# Required work
Make an exact copy of the lines starting at the top of the listing below and ending at the line that contains "Rendered at 1500 by 844 pixels.", inclusive.

----------

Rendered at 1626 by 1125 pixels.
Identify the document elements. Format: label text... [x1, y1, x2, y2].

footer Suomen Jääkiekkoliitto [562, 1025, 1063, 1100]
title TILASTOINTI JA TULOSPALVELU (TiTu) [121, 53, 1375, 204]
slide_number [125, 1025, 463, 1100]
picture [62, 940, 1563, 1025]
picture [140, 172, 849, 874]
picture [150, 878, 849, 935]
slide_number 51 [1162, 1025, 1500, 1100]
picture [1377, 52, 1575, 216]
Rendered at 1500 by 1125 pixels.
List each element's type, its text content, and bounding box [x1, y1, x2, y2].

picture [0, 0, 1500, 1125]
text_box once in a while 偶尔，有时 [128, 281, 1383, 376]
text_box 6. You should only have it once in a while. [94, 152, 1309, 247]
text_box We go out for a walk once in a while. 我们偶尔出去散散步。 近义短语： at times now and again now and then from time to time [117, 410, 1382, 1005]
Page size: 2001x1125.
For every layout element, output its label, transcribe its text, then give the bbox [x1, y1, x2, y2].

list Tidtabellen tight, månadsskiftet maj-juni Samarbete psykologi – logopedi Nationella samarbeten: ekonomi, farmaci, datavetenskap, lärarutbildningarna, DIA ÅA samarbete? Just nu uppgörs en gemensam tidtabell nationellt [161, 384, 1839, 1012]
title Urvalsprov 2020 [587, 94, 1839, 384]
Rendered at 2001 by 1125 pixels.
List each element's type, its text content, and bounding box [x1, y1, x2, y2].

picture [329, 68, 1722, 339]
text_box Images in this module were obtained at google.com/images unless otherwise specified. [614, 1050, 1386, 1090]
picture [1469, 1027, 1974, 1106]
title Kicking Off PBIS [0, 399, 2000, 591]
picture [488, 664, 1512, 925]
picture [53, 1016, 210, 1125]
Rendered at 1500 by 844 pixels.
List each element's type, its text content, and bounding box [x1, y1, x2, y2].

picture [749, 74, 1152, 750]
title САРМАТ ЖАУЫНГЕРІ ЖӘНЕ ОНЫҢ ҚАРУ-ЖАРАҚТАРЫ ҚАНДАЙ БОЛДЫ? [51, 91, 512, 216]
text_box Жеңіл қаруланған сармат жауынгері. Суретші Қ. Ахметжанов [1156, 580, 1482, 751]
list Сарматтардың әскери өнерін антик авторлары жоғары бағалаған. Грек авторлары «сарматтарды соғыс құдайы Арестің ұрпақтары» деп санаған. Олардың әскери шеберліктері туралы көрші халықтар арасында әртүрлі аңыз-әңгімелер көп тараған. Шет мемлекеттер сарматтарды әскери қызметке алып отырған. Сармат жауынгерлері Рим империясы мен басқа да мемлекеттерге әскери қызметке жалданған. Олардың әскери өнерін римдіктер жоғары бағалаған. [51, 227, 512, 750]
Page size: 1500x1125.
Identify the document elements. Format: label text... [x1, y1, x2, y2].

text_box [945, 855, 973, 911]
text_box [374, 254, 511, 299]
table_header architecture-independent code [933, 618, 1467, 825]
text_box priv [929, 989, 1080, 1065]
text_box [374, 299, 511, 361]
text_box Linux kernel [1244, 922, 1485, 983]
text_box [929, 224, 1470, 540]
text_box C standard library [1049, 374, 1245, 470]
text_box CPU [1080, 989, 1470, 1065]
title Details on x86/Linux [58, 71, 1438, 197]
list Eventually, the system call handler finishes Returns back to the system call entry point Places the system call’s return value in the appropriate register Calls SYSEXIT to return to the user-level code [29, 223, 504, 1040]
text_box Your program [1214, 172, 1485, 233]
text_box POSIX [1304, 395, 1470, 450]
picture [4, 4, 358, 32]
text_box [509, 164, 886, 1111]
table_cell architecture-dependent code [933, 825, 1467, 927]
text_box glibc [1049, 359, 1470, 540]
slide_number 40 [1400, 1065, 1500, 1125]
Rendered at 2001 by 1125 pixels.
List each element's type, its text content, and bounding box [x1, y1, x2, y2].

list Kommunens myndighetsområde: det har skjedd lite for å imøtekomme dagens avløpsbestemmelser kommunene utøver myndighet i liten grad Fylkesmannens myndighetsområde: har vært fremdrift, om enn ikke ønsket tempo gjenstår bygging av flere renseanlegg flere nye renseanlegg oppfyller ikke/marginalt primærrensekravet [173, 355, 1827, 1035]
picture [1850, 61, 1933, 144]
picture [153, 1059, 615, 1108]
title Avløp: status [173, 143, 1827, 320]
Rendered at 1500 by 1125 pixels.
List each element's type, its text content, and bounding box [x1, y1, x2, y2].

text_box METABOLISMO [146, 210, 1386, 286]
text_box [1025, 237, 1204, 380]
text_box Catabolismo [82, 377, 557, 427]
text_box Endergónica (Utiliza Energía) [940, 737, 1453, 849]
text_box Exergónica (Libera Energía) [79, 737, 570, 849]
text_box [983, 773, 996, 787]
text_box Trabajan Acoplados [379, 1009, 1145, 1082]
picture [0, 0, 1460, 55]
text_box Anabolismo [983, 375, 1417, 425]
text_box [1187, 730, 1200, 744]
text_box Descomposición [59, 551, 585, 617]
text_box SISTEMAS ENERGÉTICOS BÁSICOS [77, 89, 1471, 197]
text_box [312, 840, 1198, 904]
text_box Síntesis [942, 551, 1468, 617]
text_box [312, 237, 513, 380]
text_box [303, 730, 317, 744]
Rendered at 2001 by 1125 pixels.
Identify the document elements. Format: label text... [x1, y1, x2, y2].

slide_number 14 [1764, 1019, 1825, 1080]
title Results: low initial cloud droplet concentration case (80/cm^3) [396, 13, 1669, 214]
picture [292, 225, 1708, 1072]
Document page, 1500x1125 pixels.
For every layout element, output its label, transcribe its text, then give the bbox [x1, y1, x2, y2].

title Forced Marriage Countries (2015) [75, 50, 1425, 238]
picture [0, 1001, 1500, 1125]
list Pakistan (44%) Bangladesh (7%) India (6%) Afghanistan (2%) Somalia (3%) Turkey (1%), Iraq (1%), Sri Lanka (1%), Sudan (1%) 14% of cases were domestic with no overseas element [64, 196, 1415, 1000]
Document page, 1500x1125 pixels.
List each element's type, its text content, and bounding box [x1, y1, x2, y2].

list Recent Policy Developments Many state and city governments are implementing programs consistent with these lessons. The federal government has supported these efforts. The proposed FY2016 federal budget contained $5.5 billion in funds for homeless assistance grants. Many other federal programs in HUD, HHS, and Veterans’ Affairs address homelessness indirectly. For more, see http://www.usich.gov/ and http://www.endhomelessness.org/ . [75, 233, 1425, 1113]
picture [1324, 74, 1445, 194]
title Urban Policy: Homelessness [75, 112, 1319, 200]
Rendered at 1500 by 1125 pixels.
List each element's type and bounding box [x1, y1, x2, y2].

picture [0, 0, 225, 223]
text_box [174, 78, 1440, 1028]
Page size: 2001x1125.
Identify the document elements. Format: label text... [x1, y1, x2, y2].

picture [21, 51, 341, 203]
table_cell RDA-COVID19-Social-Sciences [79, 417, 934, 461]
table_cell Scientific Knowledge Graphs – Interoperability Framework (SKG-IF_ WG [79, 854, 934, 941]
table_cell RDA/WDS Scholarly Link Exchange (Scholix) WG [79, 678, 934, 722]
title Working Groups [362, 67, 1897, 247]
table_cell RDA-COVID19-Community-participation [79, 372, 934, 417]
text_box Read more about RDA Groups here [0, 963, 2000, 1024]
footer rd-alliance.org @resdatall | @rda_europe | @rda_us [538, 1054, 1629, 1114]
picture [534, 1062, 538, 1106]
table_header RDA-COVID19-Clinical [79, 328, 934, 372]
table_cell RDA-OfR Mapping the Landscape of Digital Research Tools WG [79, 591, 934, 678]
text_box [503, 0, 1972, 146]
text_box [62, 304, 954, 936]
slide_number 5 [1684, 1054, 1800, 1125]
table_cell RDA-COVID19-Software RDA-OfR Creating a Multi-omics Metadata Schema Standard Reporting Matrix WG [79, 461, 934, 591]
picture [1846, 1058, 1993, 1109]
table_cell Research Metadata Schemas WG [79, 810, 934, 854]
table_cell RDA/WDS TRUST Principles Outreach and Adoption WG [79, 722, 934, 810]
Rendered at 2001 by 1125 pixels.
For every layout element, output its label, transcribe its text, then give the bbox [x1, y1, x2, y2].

----------

# Exercise result
Rendered at 1626 by 1125 pixels.
Identify the document elements. Format: label text... [x1, y1, x2, y2].

footer Suomen Jääkiekkoliitto [562, 1025, 1063, 1100]
title TILASTOINTI JA TULOSPALVELU (TiTu) [121, 53, 1375, 204]
slide_number [125, 1025, 463, 1100]
picture [62, 940, 1563, 1025]
picture [140, 172, 849, 874]
picture [150, 878, 849, 935]
slide_number 51 [1162, 1025, 1500, 1100]
picture [1377, 52, 1575, 216]
Rendered at 1500 by 1125 pixels.
List each element's type, its text content, and bounding box [x1, y1, x2, y2].

picture [0, 0, 1500, 1125]
text_box once in a while 偶尔，有时 [128, 281, 1383, 376]
text_box 6. You should only have it once in a while. [94, 152, 1309, 247]
text_box We go out for a walk once in a while. 我们偶尔出去散散步。 近义短语： at times now and again now and then from time to time [117, 410, 1382, 1005]
Page size: 2001x1125.
For every layout element, output its label, transcribe its text, then give the bbox [x1, y1, x2, y2].

list Tidtabellen tight, månadsskiftet maj-juni Samarbete psykologi – logopedi Nationella samarbeten: ekonomi, farmaci, datavetenskap, lärarutbildningarna, DIA ÅA samarbete? Just nu uppgörs en gemensam tidtabell nationellt [161, 384, 1839, 1012]
title Urvalsprov 2020 [587, 94, 1839, 384]
Rendered at 2001 by 1125 pixels.
List each element's type, its text content, and bounding box [x1, y1, x2, y2].

picture [329, 68, 1722, 339]
text_box Images in this module were obtained at google.com/images unless otherwise specified. [614, 1050, 1386, 1090]
picture [1469, 1027, 1974, 1106]
title Kicking Off PBIS [0, 399, 2000, 591]
picture [488, 664, 1512, 925]
picture [53, 1016, 210, 1125]
Rendered at 1500 by 844 pixels.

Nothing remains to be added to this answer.